HEDEF MAVİ MARMARA GEMİSİ OLDU
İSTANBUL - İHH İnsani Yardım Vakfında düzenlenen basın toplantısında, bugün Türkiye'ye gönderilen 3 kişiden Gazze-1 gemisinin makine bölümünde yağcı olarak çalışan Uğur Akan ile insani yardım gönüllüsü Mustafa Sancaktutan, İsrail askerlerinin, Mavi Marmara gemisine müdahalesine ilişkin gözlemlerini aktardı.
Dün akşam gönderilen filo yolcularından Bayram Kalyon'un da arkadaşlarına destek için katıldığı toplantıda konuşan Sancaktutan, 22 Mayısta yola çıkan Gazze-1 gemisinin çimento ve demir yüklü olduğunu, İsrail hücumbotlarıyla, geminin, Gazze Limanı'nın 70 mil açıklarına gelmesinden sonra karşılaştıklarını söyledi.
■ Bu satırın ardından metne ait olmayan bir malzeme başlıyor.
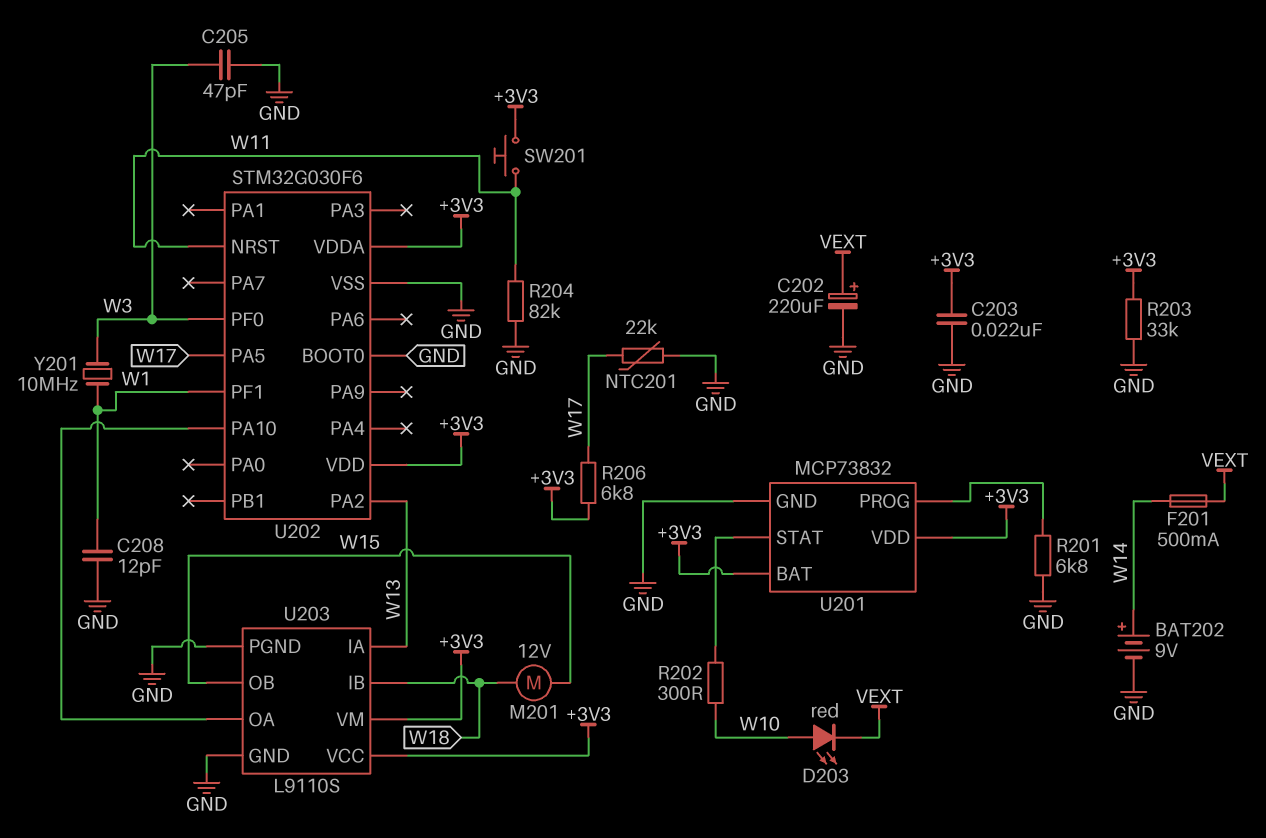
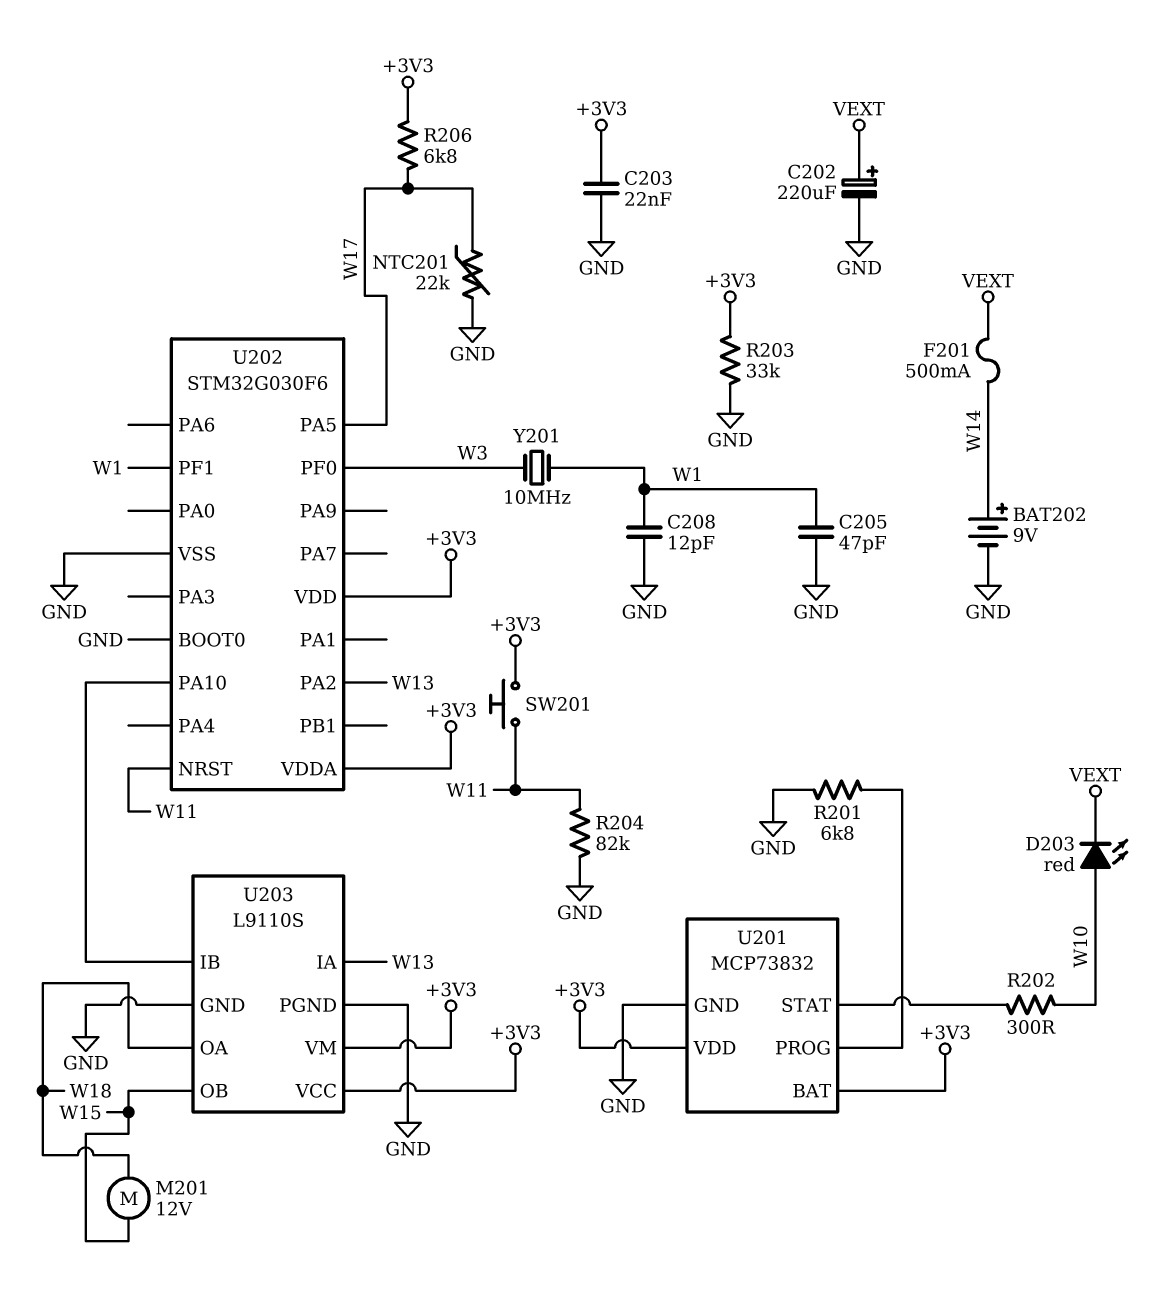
C205: 47pF (GND, W3) -> 47pF (GND, W1)
U203 pin IB: W18 -> U202/PA10
U203 pin OA: U202/PA10 -> W18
Konvoyun, en önde Mavi Marmara, arkasında Yunan bandıralı bir yük gemisi, Amerikan bandıralı bir yat, ortada Gazze gemisi şeklinde dizilmiş olarak ilerlediklerini belirten Sancaktutan, sabah 4 sıralarına kadar da devamlı gemileri takip eden İsrail hücum botları, savaş gemileri ve helikopterlerden bir müdahalede bulunulmadığını anlattı.
İHH İnsani Yardım Vakfı gönüllüsü Mustafa Sancaktutan, şöyle devam etti:
''Gün doğmasına yakın, sabah 4 sıralarında sağımızdan 4, solumuzdan 4 zodyak bot geldi. Bize hiç müdahale etmeden direkt Mavi Marmara'ya doğru hareket ettiler. Ben olay anında geminin burnundaydım. Helikopter ve zodyaklar gemiye yanaştı. Helikopterler indirme yapınca, geminin arka solunda patlamalar oldu. İlk olarak, canlı yayın cihazlarının bulunduğu gemiye saldırdıklarını ve arbede çıktığını gördük. Küçük telsizlerimiz vardı. Bundan, '30 yaralı bir şehidimiz var' anonsu geçti. Yine telsizden askerlerin, geminin kaptan köşküne camları kırarak saldırdıklarını söylediler. Bülent ağabeyin anonsunu duyunca biz 75 mil açığa ilerledik. Mavi Marmara'da arbede devam ediyordu.''
Daha sonra kendilerine de İngilizce anons yapılarak, motorları durdurmalarının söylendiğini, helikopterden gemiye inen İsrail askerlerinin bütün personeli bir odaya topladığını ve 9 saat gemide beklettiğini anlatan Sancaktutan, askerlerin silahlı ve yüzleri maskeli olduklarını söyledi.
Daha sonra Aşdod Limanı'na götürüldüklerini, ancak hiçbir eşyalarını almalarına izin verilmediğini dile getiren Sancaktutan, bazı kimselerin, çantalarından pasaportlarını almasına bile izin verilmediğini, yolcuların paralarının, özel eşyalarının, giysilerinin ve gemi personelinin çalışma izin belgelerinin dahi alınamadığını söyledi.
Limana indiklerinde sınır dışı işlemlerinin başladığını belirten Sancaktutan, havalimanında da yolculuk saatine kadar 36 saat boyunca yiyecek içecek verilmeden bekletildiklerini, tepki göstermeleri üzerine ise sabah sandviç, su ve çay verildiğini kaydetti.
Sancaktutan, sorgulama sırasında da gemideki çimento ve demirin silah olduğunu kendilerine söyletmeye çalıştıklarını vurguladı.
Gazze-1 gemisinin yağcısı Uğur Akan da İsrail askerlerinin filo yolcularına kamera karşısında farklı davrandıklarını, ancak kameralar olmadığı zaman psikolojik şiddet uyguladıklarını anlattı.
Akan, filo yolcularının her birinin başında 2 askerin nöbet tuttuğunu ve görevini yaparken, hatta tuvalete giderken dahi bu askerlerin eşlik ettiğini dile getirdi.
İHH İnsani Yardım Vakfı Yönetim Kurulu üyesi Ömer Faruk Korkmaz da İsrail'in tarihi bir hata yaptığını, uluslararası karasularında bulunan gemilere saldırdığını ve suçüstü yakalandığını söyledi.
Korkmaz, bir soru üzerine de ''Son gelen haber olarak, basın mensuplarını bir an önce serbest bırakacaklarına dair bilgi aldık'' dedi.